Chickasaw Nation Gov. Bill Anoatubby, center, is joined by tribal dignitaries, Chickasaw citizens and local residents in a ground breaking ceremony for the Chickasaw Nation Ardmore Gym, Sept. 20, at 2225 Robinson St. N.W., on the Chickasaw Nation Ardmore Campus. Photo by Marcy Gray.
Published September 23, 2018
ARDMORE, Okla. — Chickasaw Nation Governor Bill Anoatubby led ground breaking ceremonies Thursday, Sept. 20, to celebrate the start of construction for a new gym and expansion of services.
Located in a place with historic ties to the Chickasaw Nation, the Chickasaw Nation Ardmore Gym will be built at 2225 Robinson St. N.W., on the Chickasaw Nation Ardmore Campus.

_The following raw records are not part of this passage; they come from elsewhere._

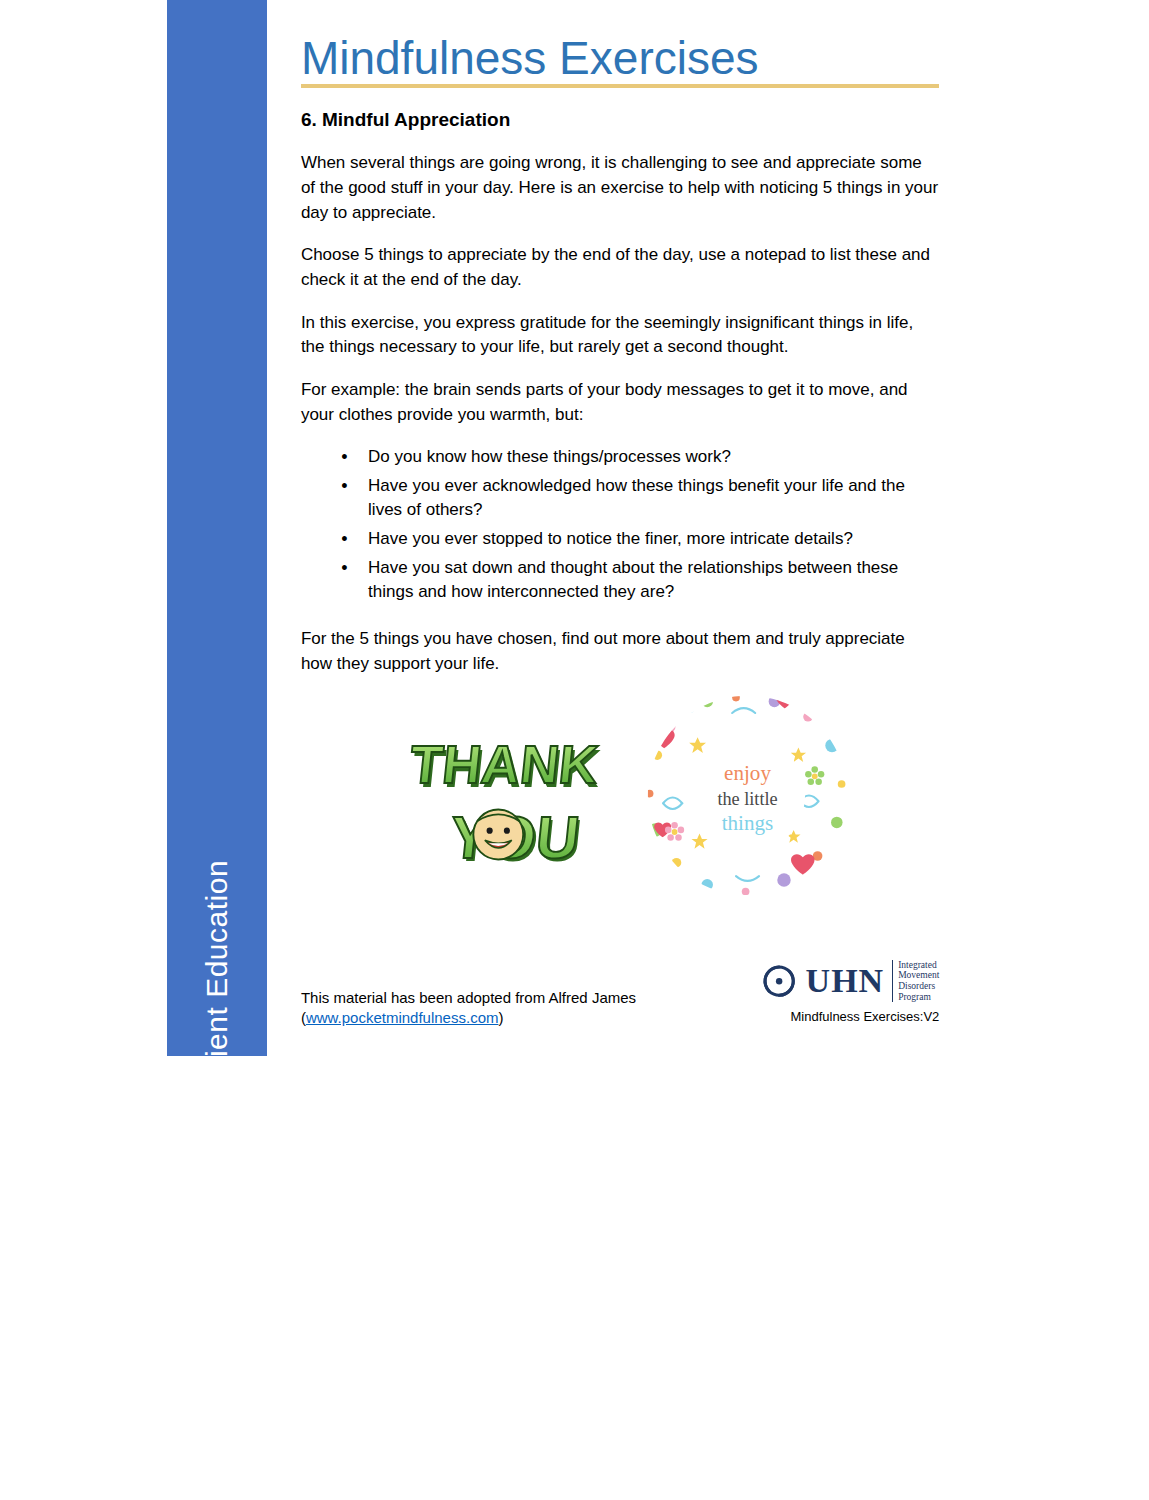Patient Education
Mindfulness Exercises
6. Mindful Appreciation
When several things are going wrong, it is challenging to see and appreciate some of the good stuff in your day. Here is an exercise to help with noticing 5 things in your day to appreciate.
Choose 5 things to appreciate by the end of the day, use a notepad to list these and check it at the end of the day.
In this exercise, you express gratitude for the seemingly insignificant things in life, the things necessary to your life, but rarely get a second thought.
For example: the brain sends parts of your body messages to get it to move, and your clothes provide you warmth, but:
Do you know how these things/processes work?
Have you ever acknowledged how these things benefit your life and the lives of others?
Have you ever stopped to notice the finer, more intricate details?
Have you sat down and thought about the relationships between these things and how interconnected they are?
For the 5 things you have chosen, find out more about them and truly appreciate how they support your life.
THANK THANK YOU YOU enjoy the little things
This material has been adopted from Alfred James
(www.pocketmindfulness.com)
UHN Integrated
Movement
Disorders
Program
Mindfulness Exercises:V2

“The new gym will be a welcome addition to our Ardmore Campus. It is an area that has a long tradition of serving the education needs of Chickasaws and other Native American children.” Gov. Anoatubby said. “A number of additional services are now available on this campus, which has seen significant expansion of the past several decades.”
Construction of the new 15,300-square-foot gymnasium will offer a place for Chickasaw citizens and community members to gather for group or individual physical activities. It will feature a regulation-size basketball court, bleachers for more than 460 spectators, men’s and women’s locker rooms, showers, lobby and concession area.

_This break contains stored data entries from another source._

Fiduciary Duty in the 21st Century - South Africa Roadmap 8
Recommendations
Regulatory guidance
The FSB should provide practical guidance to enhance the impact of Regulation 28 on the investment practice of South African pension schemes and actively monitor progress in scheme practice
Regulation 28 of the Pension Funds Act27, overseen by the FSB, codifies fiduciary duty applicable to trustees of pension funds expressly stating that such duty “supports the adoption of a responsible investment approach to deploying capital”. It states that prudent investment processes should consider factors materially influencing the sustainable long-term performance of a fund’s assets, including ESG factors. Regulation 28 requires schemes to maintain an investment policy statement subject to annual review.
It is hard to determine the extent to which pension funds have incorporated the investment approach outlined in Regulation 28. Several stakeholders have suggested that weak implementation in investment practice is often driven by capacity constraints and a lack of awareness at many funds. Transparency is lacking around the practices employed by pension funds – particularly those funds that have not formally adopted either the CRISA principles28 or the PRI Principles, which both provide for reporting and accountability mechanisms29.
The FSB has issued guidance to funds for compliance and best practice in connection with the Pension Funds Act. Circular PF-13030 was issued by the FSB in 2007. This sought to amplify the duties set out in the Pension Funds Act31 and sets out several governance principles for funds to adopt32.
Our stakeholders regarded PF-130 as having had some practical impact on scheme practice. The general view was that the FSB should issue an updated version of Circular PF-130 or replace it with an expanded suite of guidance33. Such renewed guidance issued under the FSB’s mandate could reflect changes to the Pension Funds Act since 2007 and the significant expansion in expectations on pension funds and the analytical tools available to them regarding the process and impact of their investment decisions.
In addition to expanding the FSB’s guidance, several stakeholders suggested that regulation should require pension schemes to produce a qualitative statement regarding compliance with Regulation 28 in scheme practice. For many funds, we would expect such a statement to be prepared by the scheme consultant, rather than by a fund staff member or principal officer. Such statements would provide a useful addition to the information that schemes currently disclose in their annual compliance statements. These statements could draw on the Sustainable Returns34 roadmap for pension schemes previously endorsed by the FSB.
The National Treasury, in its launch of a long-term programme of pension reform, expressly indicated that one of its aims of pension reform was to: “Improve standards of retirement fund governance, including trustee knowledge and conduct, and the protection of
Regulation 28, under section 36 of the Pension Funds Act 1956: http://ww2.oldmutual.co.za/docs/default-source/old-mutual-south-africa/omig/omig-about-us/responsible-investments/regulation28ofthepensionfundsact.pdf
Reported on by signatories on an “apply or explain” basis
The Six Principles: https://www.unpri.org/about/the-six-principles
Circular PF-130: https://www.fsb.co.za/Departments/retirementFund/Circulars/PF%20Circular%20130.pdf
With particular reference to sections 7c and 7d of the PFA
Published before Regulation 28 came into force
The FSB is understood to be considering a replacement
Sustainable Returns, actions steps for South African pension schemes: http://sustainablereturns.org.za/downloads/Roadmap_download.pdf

Architect’s rendering of the Chickasaw Nation Ardmore Gymnasium
The addition of a gym on campus will enhance the Chickasaw Nation’s efforts to support an active lifestyle and overall health of Chickasaw people and help fulfill the tribe’s mission, Gov. Anoatubby said.
“Maintaining an active lifestyle positively affects Chickasaws of all ages, from our children to our elders. Located throughout the Chickasaw Nation, our gyms and wellness centers serve a unique purpose.”
Bloomfield Academy, a Chickasaw boarding school, was re-established on the property in northeast Ardmore in 1917, after a fire destroyed the original facility near Achille. The school was renamed Carter Seminary in 1932 in honor of Chickasaw Charles D. Carter. It served as a center for education and development for Native youth until the Chickasaw Children’s Village was established in Kingston in 2004.
Although the school is no longer on the Ardmore property, its original mission of providing education, advancement and opportunity for Native Americas is carried out with the services available there, including the Chickasaw Nation Health Clinic, Child Development Center, Senior Center, Wellness Center, Area Office, Nutrition Center, Community Center and other facilities.
More than 150 Chickasaws citizens, employees, local leaders and residents joined Gov. Anoatubby for the groundbreaking ceremony.